Editorial
If the Chinese have not got it yet, they will. ‘No neutral’ Nepal has already dished out a variety of opinions and analyses on their foreign minister’s recently concluded three-day visit to Nepal. Going from as low as charges that Wang Yi’s trip here was deliberately low-keyed, messaging a dangerous government viewpoint to China well-wishers here, to enthusiastic coverage of the ensuing nine-point accord having covered most previously agreed upon bilateral projects along with a generous monetary grant, opinions range from high to low. What matters is that Nepal the recipient must take things lying down and ponder over the Chinese generosity with pluck. What matters is that the foreign minister’s trip here will have come to its own conclusions not the least of which is manifest in the agreements arrived at here. In the background of the MCC controversy where China traded words with the US in a rare show of diplomatic disapproval, the Nepali side will also have been judged for its reluctance to even mention the BRI in its remotest context. Having arrived here from New Delhi which virtually blacked out Wang Yi’s trip there, the Chinese are sensitive enough to gauge the nature of treatment provided here. What matters is that Nepal-China relations, in fact, Nepal’s international relations, its relations with the neighbors and big powers appears in a state of flux. This demands care.
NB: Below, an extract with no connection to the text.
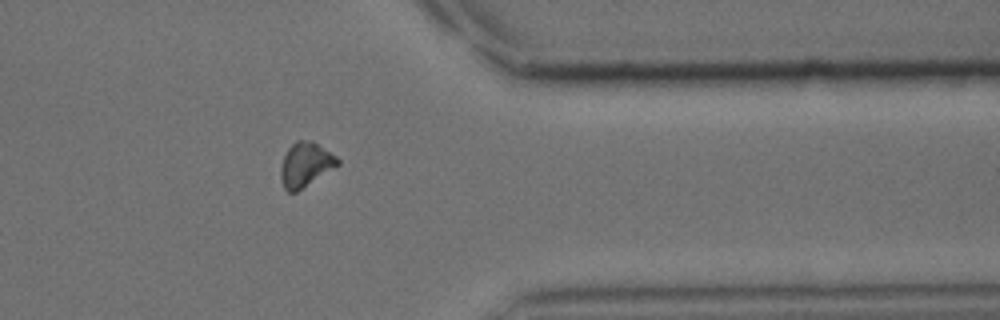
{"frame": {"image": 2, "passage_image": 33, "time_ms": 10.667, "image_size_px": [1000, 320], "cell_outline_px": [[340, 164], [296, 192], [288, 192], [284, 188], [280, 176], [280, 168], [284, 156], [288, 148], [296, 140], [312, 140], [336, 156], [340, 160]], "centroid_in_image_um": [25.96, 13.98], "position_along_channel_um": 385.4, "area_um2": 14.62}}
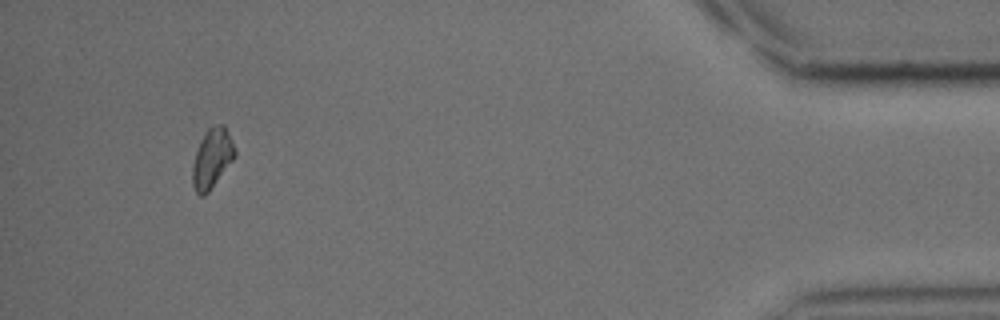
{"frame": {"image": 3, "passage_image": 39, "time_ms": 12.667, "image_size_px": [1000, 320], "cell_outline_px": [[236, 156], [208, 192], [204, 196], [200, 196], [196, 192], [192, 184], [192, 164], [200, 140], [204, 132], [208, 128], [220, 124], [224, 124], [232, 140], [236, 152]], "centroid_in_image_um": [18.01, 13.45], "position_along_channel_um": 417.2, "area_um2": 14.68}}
Wang Yi departing must also mean Deuba departing this week for a trip to New Delhi. The neighborhood first emphasis is traditional. And, Wang’s sojourn here completes his regional tours of South Asia, which is an important surely. Also of important surely would be the exchanges Wang had in New Delhi regarding the region. How this will have impacted upon Deuba’s Delhi pow wow will have bearing on his trip there. Somehow Nepal seems to have ignored the near-convergence of Chinese and Indian viewpoints on the Ukrainian situation and somehow one cannot get over the sensibilities that not all is well with an international order that is getting polarized and what consequences it will have on Nepal. This is especially so when viewed in the context of regime changes incurred in Nepal at the blatant beckoning of a supposed Indo-West axis from which, in the Ukrainian context, India would rather hedge. Indo-Russian and Indo-Chinese relations are by no means to be lumped into similar categories. But what does seem to want a review in the context of an emerging global order is the Indo-West nexus which is being given a novel strain altogether. The MCC in Nepal cannot be isolated from the current scheme of things and the Nepali prime minister has emerged as its champion and is going to Delhi as such. This gives the Deuba trip a novelty from which eager beavers watching the foreign policy scene from Kathmandu a point of interest undeniably consequential. We can but ask for care.